Aspirin, Ibuprofen, Celebrex, Vioxx and the rest of the Non Steroidal Anti Inflammatory Drugs all work by keeping the body from making all CIC's. This ignores the fact that some CIC’s are vital to life, like those that maintain the lining of the intestine and those that keep the kidneys functioning! Not to mention the fact that the NSAID’s, along with acetaminophen, are highly toxic to the liver. Every year 20,000 Americans die from these over the counter drugs and another 100,000 will wind up in the hospital with liver damage, kidney damage or bleeding intestines from the side effects of these drugs. (4,5).

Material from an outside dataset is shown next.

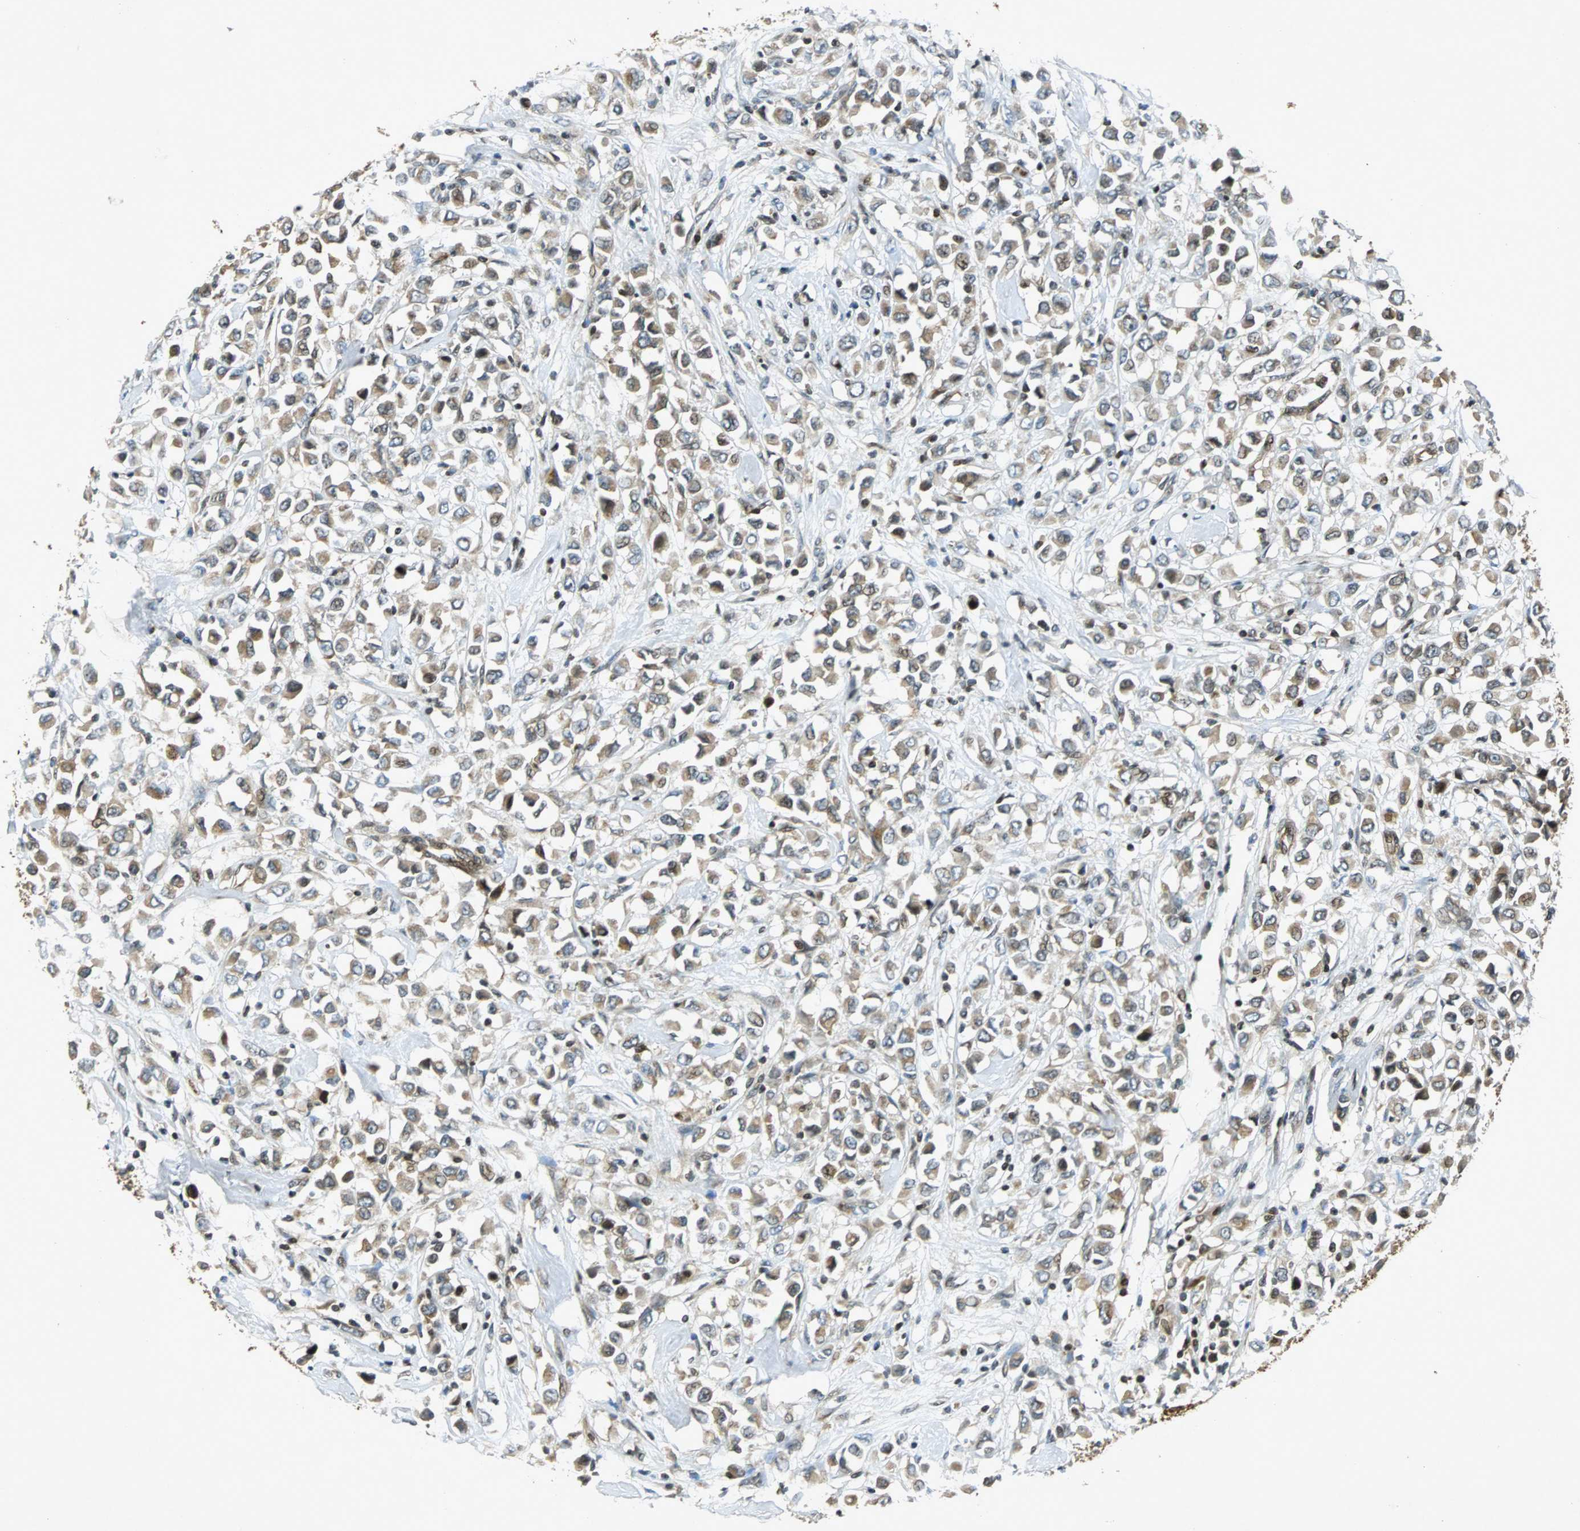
{"staining": {"intensity": "weak", "quantity": ">75%", "location": "cytoplasmic/membranous"}, "tissue": "breast cancer", "cell_type": "Tumor cells", "image_type": "cancer", "snomed": [{"axis": "morphology", "description": "Duct carcinoma"}, {"axis": "topography", "description": "Breast"}], "caption": "Infiltrating ductal carcinoma (breast) stained with DAB (3,3'-diaminobenzidine) IHC demonstrates low levels of weak cytoplasmic/membranous positivity in approximately >75% of tumor cells. (DAB IHC with brightfield microscopy, high magnification).", "gene": "TUBA4A", "patient": {"sex": "female", "age": 61}}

Systemic enzymes on the other hand are perfectly safe and free of dangerous side effects. Best of all systemic enzymes can tell the difference between the good CIC’s and the bad ones because hydrolytic enzymes are lock and key mechanisms and their "teeth" will only fit over the bad CIC’s. So instead of preventing the creation of all CIC’s, systemic enzymes just “eat” the bad ones and in so doing lower inflammation everywhere. With that, pain is lowered also.
And here we come to the only warning we have to give concerning the use of systemic enzymes - don't use the product if you are a hemophiliac or are on prescription blood thinners like Coumadin, Heparin and Plavix, without direct medical supervision. The enzymes cause the drugs to work better so there is the possibility of thinning the blood too much.
References: **1) Carroll A., R.: Clinical examination of an enzymatic anti-inflammatory agent in emergency surgery. Arztl. Praxis 24 (1972), 2307.
2) Mazzone A, et al.: Evaluation of Serratia peptidase in acute or chronic
inflammation of otorhinolaryngology pathology: a multicentre, double blind,
randomized trial versus placebo. J Int Med Res. 1990; 18(5):379-88.
3) Kee W., H. Tan S, L., Lee V. Salmon Y. M.: The treatment of breast engorgement with Serrapeptase: a randomized double blind controlled trial. Singapore Med J. 1989:30(l):48-54.
4) Celebrex article Wall Street Journal 19 April 1999.
5) No author listed: Regular Use of Pain Relievers Can Have Dangerous Results. Kaleidoscope Interactive News, American Medical Association media briefing. July 24, 1997.
6) Enzymes ñ A Drug of the Future, Prof. Heinrich Wrba MD and Otto Pecher MD. Published 1993 Eco Med.
7) Kakinumu A. et al.: Regression of fibrinolysis in scalded rats by administration of serrapeptase. Biochem. Pharmacol. 31:2861-2866,1982.